Document text >>
--------------------------------
How I Became an Anarchist

Jeff Berwick



I remember when I first stumbled upon libertarianism/anarchism/free-markets. For me it was like everything became clear in an instant after 33 years of living in a fog.
As background, I grew up in Canada. A fairly meager existence, really. I grew up in a place where -40C/F is common. That is actually where the Celsius and Fahrenheit scales meet - something on which I had plenty of time to ponder while I delivered newspapers at six in the morning in the pitch black streets where there was only two sounds, the wind howling and the deep crunching of snow beneath your feet.
I rarely went to school. After the age of about 12 I had already figured out it was prison for kids and I escaped whenever I could. I'd escape to my Apple II+ clone computer, called a Unitron, and hack away throughout the day or night.
My computer, really, was my best friend. Perhaps because I was a hacker/programmer, I had an innate feeling that there was a solution to everything. I learned through a lot of trial and error that if you have tried absolutely everything and can't do something on a computer then it isn't a fault with your programming, it is a fault with the system itself - something that usually was rectified with a hardware upgrade or a switch to a new computing system or operating system.
I'd look at the world, which in the early 80s, seemed like a dark and dangerous place. We seemed to always be worried about a pending nuclear attack from the Soviets - something which I now know to be 95% fairy tale by the same people creating all the bogeymen today - but at the time it seemed scary. As well, just coming off of the terribly inflationary 70s and the brutal economic environment, everything seemed to be headed downhill.
I looked at things like wars and very bad economic conditions and I thought there must be a way, somehow, to end wars and to end these bad economic times.
Being young and not having access to free-market style information, the only two choices that I thought were available were the typical "left/right" paradigm that still exists for many people today. I looked at the left and all their ideas about welfare and high taxes to "spread the wealth" and knew, instantly, that that wasn't for me. I then looked at the right - which in Canada, at the time, was the Progressive Conservative party. They talked about things like smaller government and free trade and things like that so I gravitated to them as those things seemed good to me.
The Prime Minister at the time was Brian Mulroney, a Progressive Conservative (PC), and I even signed up, at 14, to be a part of the PC party and even became penpals with Brian Mulroney's daughter. That was when I took this photo which, for me, as an adult anarchist that despises the nation state, is probably the most embarrassing photo I've ever taken of myself.
Jeff Berwick for Prime MinisterI remember what I thought when I took that photo - when I am Prime Minister of Canada one day I'll show everyone this photo and show them that it had been my plan, since a young age, to be Prime Minister. As an aside, this is why I am never too angry with young people who get involved with the political process - because I understand because I did that too before I was enlightened.
Life went on and every year I learned a bit more about the world. I got fired from a government union job because I constantly tried to improve the processes in the mail room where I worked. I even pointed out that we probably only needed 3 people to do the job currently being done by 10. The union boss lady didn't like that one bit. I've never had anyone fire me with such a big grin before.
--------------------------------
Stored data entries
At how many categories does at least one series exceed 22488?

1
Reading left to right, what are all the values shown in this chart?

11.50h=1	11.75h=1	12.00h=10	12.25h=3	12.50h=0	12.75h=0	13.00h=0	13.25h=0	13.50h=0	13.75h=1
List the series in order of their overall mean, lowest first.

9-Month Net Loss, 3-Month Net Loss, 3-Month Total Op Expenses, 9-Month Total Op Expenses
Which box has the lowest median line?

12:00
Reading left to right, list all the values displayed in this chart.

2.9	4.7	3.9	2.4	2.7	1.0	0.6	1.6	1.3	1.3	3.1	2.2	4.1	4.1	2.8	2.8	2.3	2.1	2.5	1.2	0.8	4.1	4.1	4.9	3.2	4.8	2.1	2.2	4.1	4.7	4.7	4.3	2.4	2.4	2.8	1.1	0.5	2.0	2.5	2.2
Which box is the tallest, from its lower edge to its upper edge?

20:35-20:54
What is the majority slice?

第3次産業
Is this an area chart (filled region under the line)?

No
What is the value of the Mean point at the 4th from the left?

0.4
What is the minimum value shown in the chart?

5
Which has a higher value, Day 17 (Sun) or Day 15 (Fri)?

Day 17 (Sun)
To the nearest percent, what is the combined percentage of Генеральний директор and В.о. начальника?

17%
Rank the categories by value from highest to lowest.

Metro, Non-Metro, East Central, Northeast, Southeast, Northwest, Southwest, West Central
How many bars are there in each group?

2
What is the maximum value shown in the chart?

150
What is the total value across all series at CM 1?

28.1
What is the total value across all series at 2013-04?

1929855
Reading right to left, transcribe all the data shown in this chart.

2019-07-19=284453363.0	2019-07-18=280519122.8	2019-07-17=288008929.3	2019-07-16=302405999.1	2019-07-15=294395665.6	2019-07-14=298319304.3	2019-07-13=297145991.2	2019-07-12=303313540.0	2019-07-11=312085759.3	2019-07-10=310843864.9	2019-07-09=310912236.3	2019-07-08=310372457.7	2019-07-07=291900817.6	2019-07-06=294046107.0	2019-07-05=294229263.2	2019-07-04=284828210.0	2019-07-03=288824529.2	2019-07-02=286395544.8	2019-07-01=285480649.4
--------------------------------
Task requirements >>
1. Translate this sentence from the essay about becoming an anarchist into French: "I rarely went to school."
2. In the essay about becoming an anarchist, what was the Apple II+ clone computer called?
3. Carry the essay about becoming an anarchist further, starting after its final sentence.

Answer set >>
1. J'allais rarement à l'école.

2. It was called a Unitron.

3.
I bounced around for a while, really not having any idea of what I wanted to do until, really, the internet came out and that's when I knew that I had to do something on the internet.
That something took about 10 years of my life and finally, around 2003, I had some free time to really look into why we, as human kind, can never seem to rid ourselves of wars and poverty. I still had it in my mind that there must be an answer - that we just hadn't found it yet.
So, I decided to buy a sailboat and sail the world and figure out what is going on in the world.
By this point I had seen quite a bit of things and I knew the following. I knew that the internet was going to change everything - and for the better. And, after having worked in the military and for unions and for governments I knew that those places were where hope and happiness died. And, finally, after starting up a number of private businesses and trying to employ people and create wealth I knew that government had only one role in my life and that was to impede me at every step of the process.
One of the first people I came across who started to expand my mind greatly was Doug Casey. In fact, I still remember the first article I read of his. It wasn't anything grand, in fact, it was a basic little commentary that is still on the internet today called "A Short Course in Clearing Customs".
The article caught my eye because I had been traveling and had learned what a pain it was to clear customs in every country and everything that Doug said in that article was how I felt - but I didn't know it was okay to feel that way!
It wasn't too long after that I had somehow found myself sitting at dinner with Doug Casey in Vancouver. He asked me a few things about myself and I told him how I felt, generally, about things, because of my past experience.
Doug sat back and said, "Oh, so you're a libertarian."
My response to him was, "What's a libertarian?"
I didn't even know there was a word for wanting to be free of government control! That's the way the government likes it, too. As long as they can keep people thinking there is only left or right - which are both just heavily statist views with only slight differences - then they can keep people from discovering that government is the problem, not the solution.
Armed with the new-found knowledge that I was a libertarian I headed straight home to my computer and looked up everything I could find to read on the subject. During dinner I had asked Doug many questions about how a world would work without government. All the usual questions that neophytes ask. How would the roads work? Firefighters? Police?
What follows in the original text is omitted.